The following shows more formally how to derive the connection between Henry's law, an equilibrium constant and the standard Gibbs free energy for evaporation of the solute.
At equilibrium between the solute in the gas and solution phases, the chemical potential of the solute is equal in both phases, so that
$$\begin{align} \mu(sol)&=\mu(g)\end{align}$$
In the gas phase (assuming ideal behavior)
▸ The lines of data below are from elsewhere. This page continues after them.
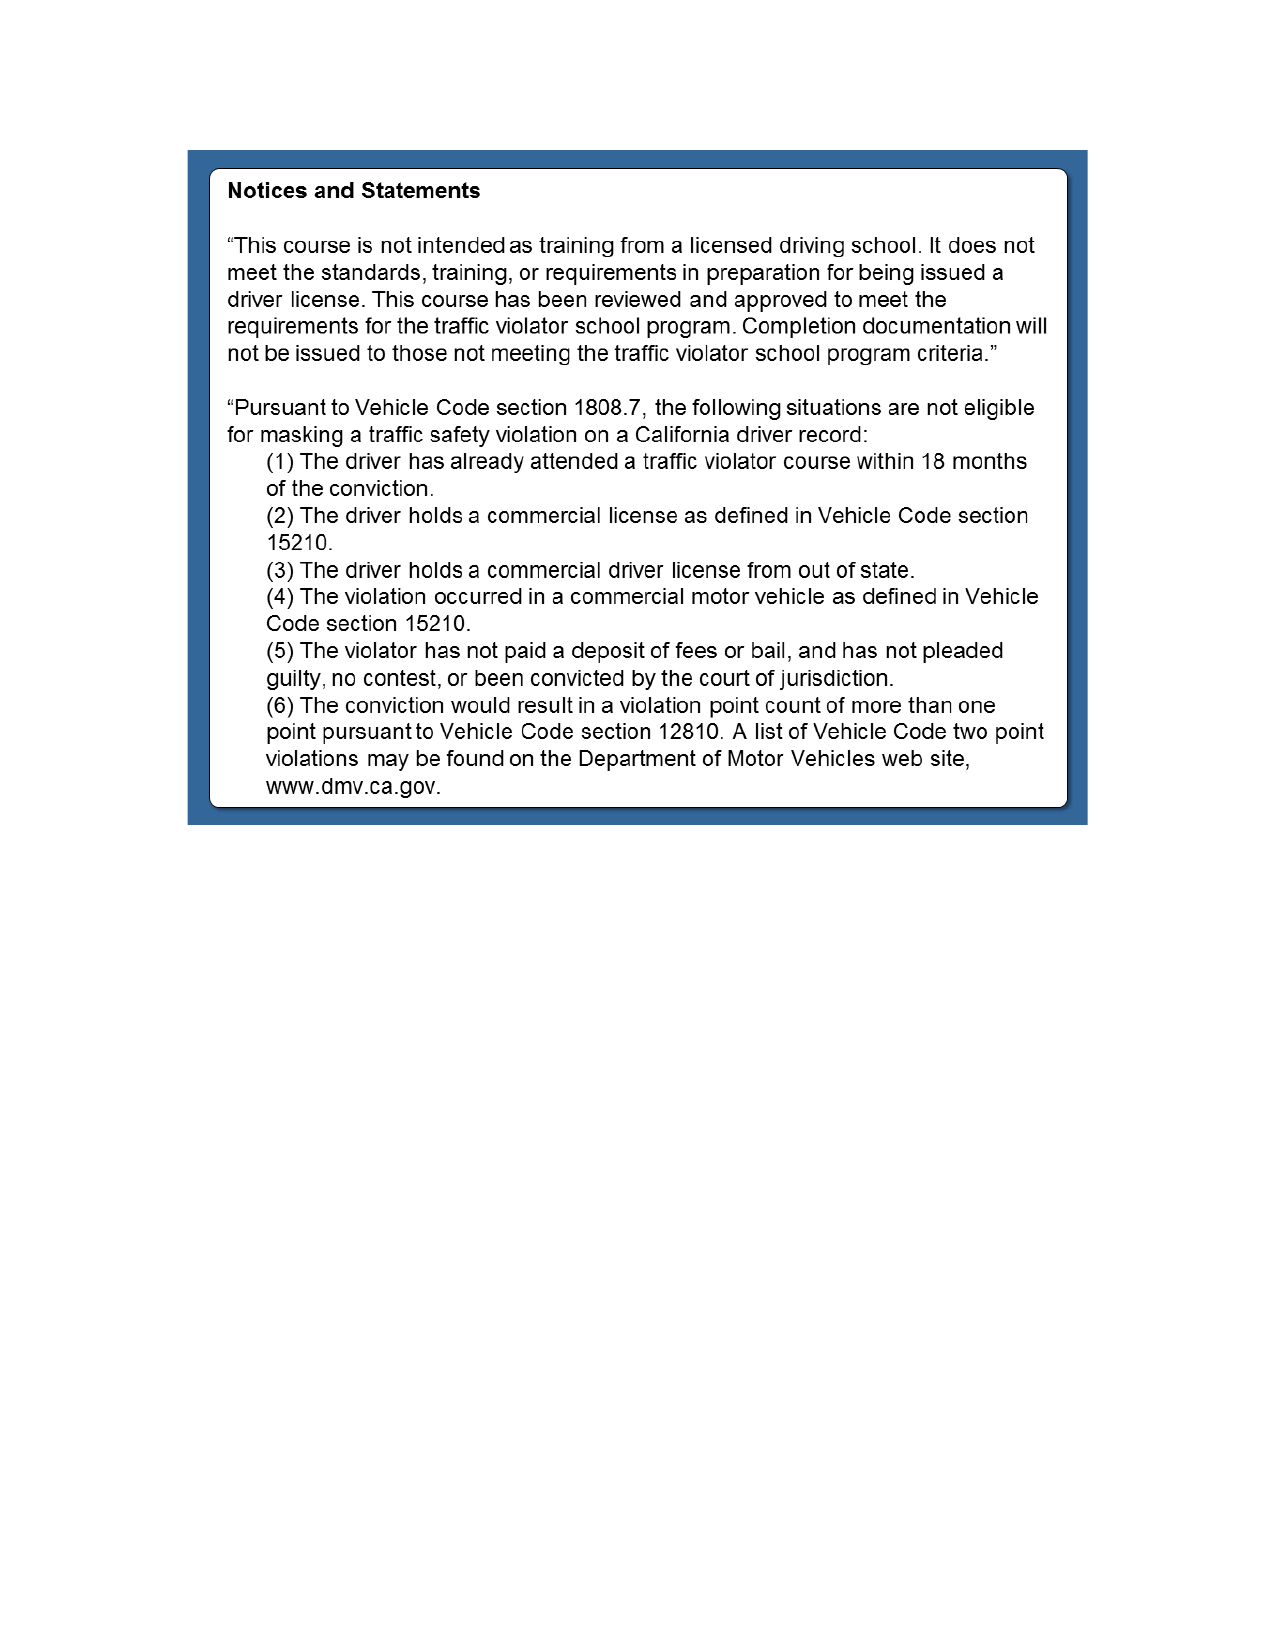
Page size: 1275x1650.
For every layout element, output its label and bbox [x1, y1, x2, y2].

picture [187, 150, 1088, 825]
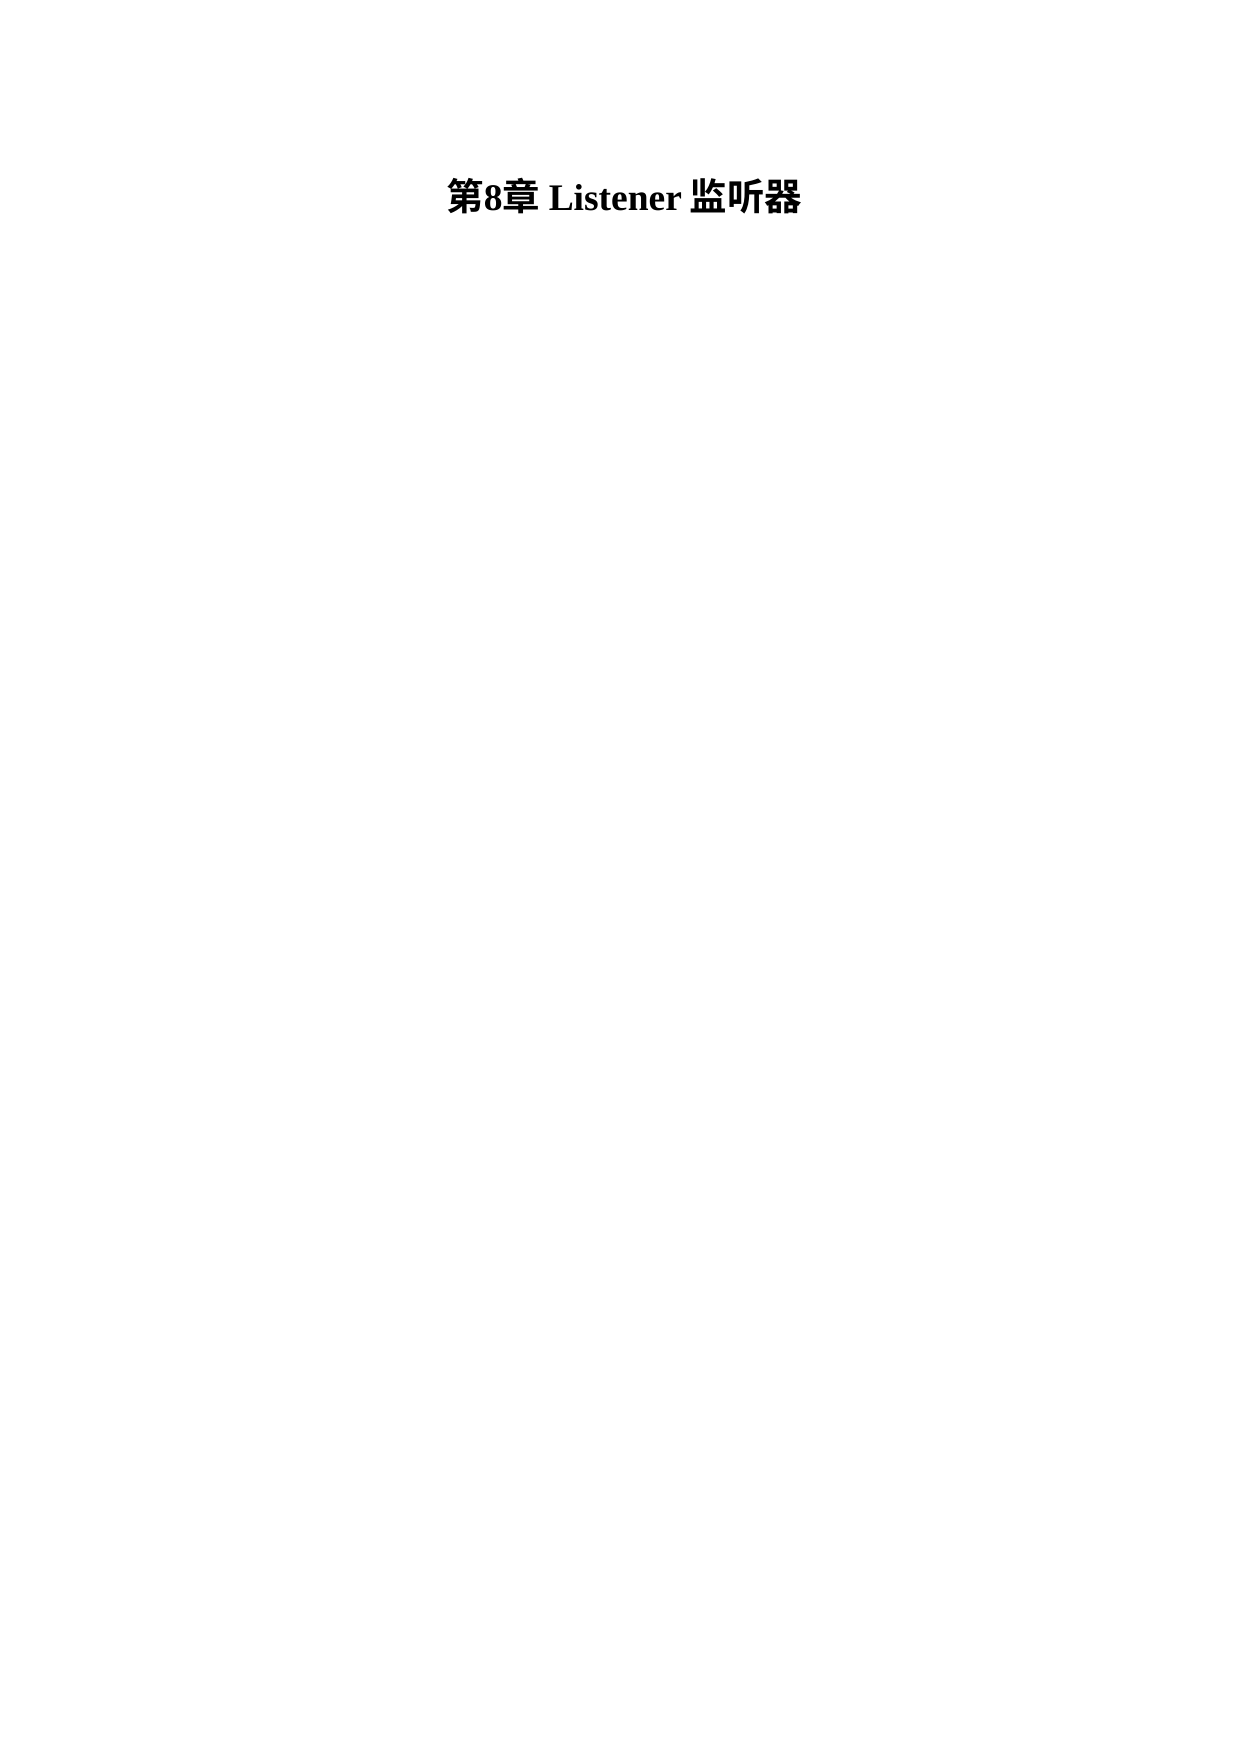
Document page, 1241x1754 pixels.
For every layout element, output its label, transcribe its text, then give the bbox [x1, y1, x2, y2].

subtitle Listener监听器 [177, 177, 1122, 219]
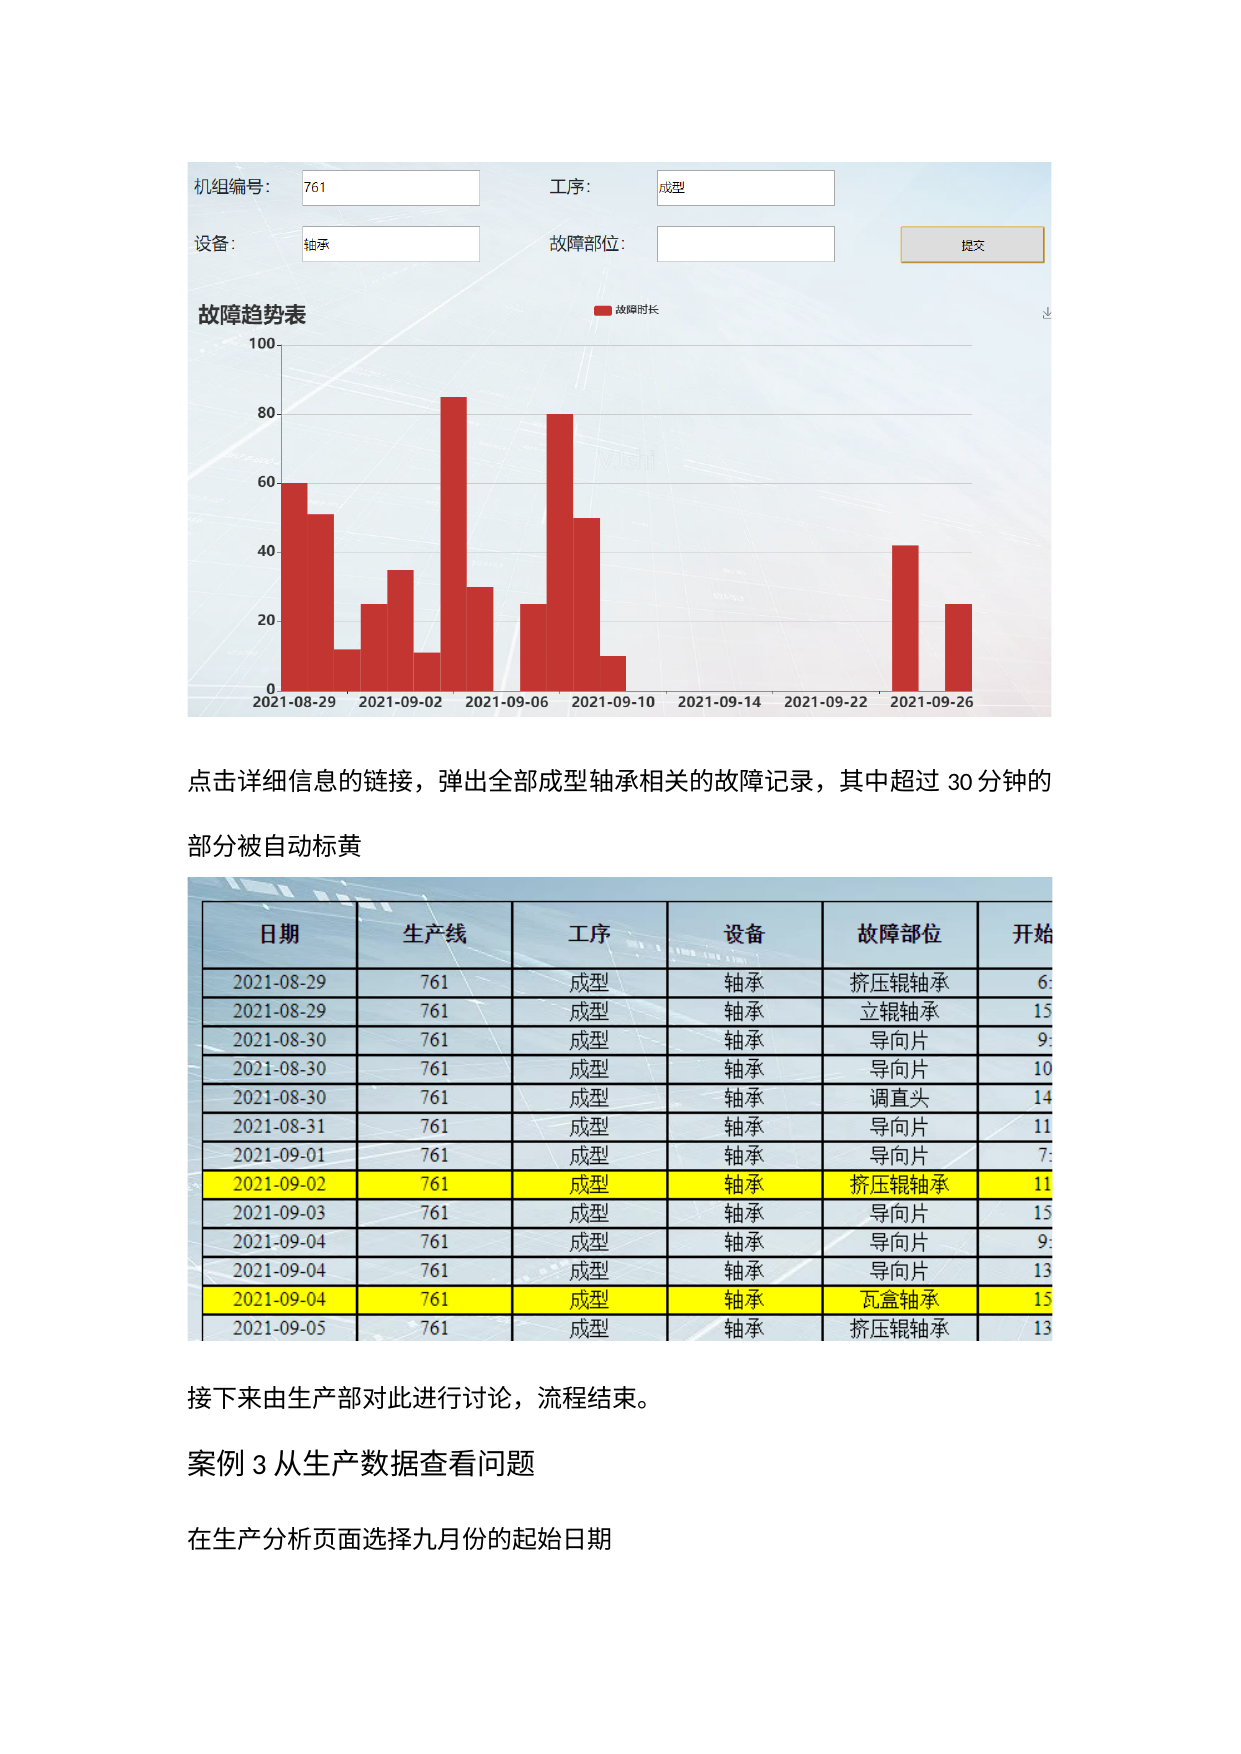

$$\begin{align} \mu(g)&=\mu^\circ(g)+RT\log\left(\frac{p_i}{p^\circ}\right)\end{align}$$
Now according to Henry's law, the partial pressure and concentration in the solution are related as
$$p_i=K\frac{m_i}{m^\circ}$$
(of course, as you point out, this can already be recast as an equilibrium constant expression, but read on)
so that
$$\begin{align} \mu(sol)&=\mu^\circ(g)+RT\log\left(\frac{K(m_i/m^\circ)}{p^\circ }\right)\end{align}$$
Defining
$$\begin{align} \mu^\circ(sol)&=\mu^\circ(g)+RT\log\left(\frac{K}{p^\circ }\right)\end{align}$$
we can see that
$$\Delta G^\circ_m = \mu^\circ(g)-\mu^\circ(sol)=-RT\log\left(\frac{K}{p^\circ }\right)=-RT\log\left(K_{eq}\right)$$
which is the familiar relation between the standard Gibbs free energy change and an associated equilibrium constant for the equilibrium $\ce{solute <=> gas}$ provided we define the equilibrium constant as
$$K_{eq} = \frac{K}{p^\circ } = \frac{p_i/p^\circ}{m_i/m^\circ }$$